*Text block:*

☆ ☆ ☆ ☆ ☆

Reason has a built-in tool that's quite useful for imparting realistic human feel to drum, and other, MIDI parts, called the ReGroove Mixer. I'm guessing other DAWs probably have something similar.

Basically, you feed a reference audio or MIDI clip that has the desired feel into the ReGroove Mixer, then adjust how much of that groove to apply to individual MIDI tracks in your project. The ReGroove mixer then applies the reference clip's timing offsets and dynamics to the track based on your settings, and voila! instant human feel.

The cool thing about the ReGroove Mixer is you can feed it up to 32 different reference clips, and choose how to distribute them among the tracks in your project. You can for example, take a snippet of a Herbie Hancock piano solo, and apply the same feel to your keyboard parts. A Bill Bruford drum groove and apply it to your drums. A Paul McCartney bass line and apply the same timing and dynamics to your bass parts. And so on... Obviously, if you go too crazy with it, things can get a little messy. But used judiciously, it can breathe instant life into quantized MIDI parts.

The only problem I have with the ReGroove Mixer, and why I don't use it all that often, is there's no easy way to know in advance what kind of effect a reference clip will have. It would be great to be able to browse through some sort of visual reference to get an idea of what kind of timing offsets and dynamics each reference clip would apply. As it is now, there's a lot of trial and error listening involved in finding the right groove(s) for a particular piece.

But still, it's a pretty effective tool, and one of the better "humanizer" gadgets I've worked with.

☆ ☆ ☆ ☆ ☆

*Extracted records:*
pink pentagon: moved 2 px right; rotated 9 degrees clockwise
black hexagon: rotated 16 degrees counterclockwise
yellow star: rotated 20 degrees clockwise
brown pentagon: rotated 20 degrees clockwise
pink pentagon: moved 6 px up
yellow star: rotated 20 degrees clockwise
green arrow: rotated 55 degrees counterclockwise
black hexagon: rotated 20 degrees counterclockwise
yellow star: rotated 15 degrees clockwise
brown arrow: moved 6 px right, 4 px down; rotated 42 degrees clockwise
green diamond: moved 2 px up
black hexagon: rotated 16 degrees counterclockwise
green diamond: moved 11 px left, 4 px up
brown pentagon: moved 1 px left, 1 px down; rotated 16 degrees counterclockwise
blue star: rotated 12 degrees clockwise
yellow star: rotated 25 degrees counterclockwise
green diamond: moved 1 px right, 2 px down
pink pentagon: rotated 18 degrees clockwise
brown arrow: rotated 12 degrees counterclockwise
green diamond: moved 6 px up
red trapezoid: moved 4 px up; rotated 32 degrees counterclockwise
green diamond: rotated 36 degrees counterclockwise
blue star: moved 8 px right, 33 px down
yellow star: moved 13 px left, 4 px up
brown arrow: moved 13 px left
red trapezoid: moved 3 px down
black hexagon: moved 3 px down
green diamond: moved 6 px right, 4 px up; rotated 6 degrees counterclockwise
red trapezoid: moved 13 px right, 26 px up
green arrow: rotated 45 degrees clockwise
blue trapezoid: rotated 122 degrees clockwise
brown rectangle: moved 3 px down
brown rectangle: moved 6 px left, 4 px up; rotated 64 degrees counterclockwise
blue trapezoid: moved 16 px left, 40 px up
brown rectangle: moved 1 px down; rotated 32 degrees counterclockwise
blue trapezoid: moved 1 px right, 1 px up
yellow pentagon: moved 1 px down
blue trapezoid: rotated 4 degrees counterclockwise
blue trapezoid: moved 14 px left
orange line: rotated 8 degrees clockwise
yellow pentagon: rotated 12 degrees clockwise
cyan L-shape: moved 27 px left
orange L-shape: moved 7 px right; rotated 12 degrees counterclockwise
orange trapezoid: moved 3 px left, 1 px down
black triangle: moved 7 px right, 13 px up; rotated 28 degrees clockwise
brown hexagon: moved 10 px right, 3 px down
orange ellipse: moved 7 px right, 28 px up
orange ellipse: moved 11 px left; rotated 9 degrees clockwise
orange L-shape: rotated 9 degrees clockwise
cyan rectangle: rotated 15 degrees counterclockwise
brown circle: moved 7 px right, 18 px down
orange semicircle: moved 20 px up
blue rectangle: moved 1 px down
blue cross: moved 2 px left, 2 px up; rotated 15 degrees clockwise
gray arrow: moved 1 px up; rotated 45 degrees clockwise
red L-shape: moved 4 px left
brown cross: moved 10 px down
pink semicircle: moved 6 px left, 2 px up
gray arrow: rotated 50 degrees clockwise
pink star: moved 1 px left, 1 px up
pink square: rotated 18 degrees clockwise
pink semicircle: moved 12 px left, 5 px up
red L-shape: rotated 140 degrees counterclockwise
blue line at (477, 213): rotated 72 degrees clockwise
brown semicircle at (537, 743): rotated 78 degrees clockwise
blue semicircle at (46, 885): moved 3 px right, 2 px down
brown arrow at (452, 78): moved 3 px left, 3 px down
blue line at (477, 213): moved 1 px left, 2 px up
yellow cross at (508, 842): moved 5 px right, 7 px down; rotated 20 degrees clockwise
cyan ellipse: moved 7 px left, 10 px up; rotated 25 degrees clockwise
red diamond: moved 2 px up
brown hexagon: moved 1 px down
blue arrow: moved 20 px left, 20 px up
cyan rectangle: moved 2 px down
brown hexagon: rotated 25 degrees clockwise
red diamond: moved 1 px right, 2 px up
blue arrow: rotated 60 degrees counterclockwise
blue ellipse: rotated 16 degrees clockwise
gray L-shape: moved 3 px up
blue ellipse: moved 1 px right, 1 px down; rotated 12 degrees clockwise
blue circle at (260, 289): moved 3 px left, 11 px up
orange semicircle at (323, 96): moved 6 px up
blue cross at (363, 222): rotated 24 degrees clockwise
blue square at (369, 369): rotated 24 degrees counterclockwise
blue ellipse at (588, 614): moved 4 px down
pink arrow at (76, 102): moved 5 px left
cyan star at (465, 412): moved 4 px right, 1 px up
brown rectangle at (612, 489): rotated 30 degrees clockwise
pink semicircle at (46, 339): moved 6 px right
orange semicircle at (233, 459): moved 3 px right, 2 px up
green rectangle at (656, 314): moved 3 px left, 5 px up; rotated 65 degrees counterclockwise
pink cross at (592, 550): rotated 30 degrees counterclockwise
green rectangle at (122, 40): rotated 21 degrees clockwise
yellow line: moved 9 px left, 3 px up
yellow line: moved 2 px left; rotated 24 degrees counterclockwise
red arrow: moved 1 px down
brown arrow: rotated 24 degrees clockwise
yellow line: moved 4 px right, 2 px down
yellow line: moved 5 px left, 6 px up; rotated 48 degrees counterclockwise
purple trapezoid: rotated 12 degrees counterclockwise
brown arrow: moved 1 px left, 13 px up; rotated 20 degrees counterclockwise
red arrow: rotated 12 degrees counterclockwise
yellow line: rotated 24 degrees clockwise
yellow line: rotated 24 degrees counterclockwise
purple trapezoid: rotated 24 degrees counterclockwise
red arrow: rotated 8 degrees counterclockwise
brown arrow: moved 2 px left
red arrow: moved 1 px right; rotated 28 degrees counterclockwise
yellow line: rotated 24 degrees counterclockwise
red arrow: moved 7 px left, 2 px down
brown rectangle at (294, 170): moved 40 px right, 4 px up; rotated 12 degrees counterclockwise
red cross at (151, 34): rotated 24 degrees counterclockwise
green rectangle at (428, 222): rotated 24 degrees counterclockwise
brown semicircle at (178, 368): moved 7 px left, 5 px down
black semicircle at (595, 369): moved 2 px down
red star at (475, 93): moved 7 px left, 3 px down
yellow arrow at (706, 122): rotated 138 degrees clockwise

☆ ☆ ☆ ☆ ☆

*What you need to do:*
(a) Which musicians does the ReGroove Mixer text name as sources for reference clips?
(b) Can you copy the ReGroove Mixer text word for word, from "Reason has a" to "instant human feel."?

*Answers provided:*
(a) Herbie Hancock, Bill Bruford, Paul McCartney

(b)
Reason has a built-in tool that's quite useful for imparting realistic human feel to drum, and other, MIDI parts, called the ReGroove Mixer. I'm guessing other DAWs probably have something similar.

Basically, you feed a reference audio or MIDI clip that has the desired feel into the ReGroove Mixer, then adjust how much of that groove to apply to individual MIDI tracks in your project. The ReGroove mixer then applies the reference clip's timing offsets and dynamics to the track based on your settings, and voila! instant human feel.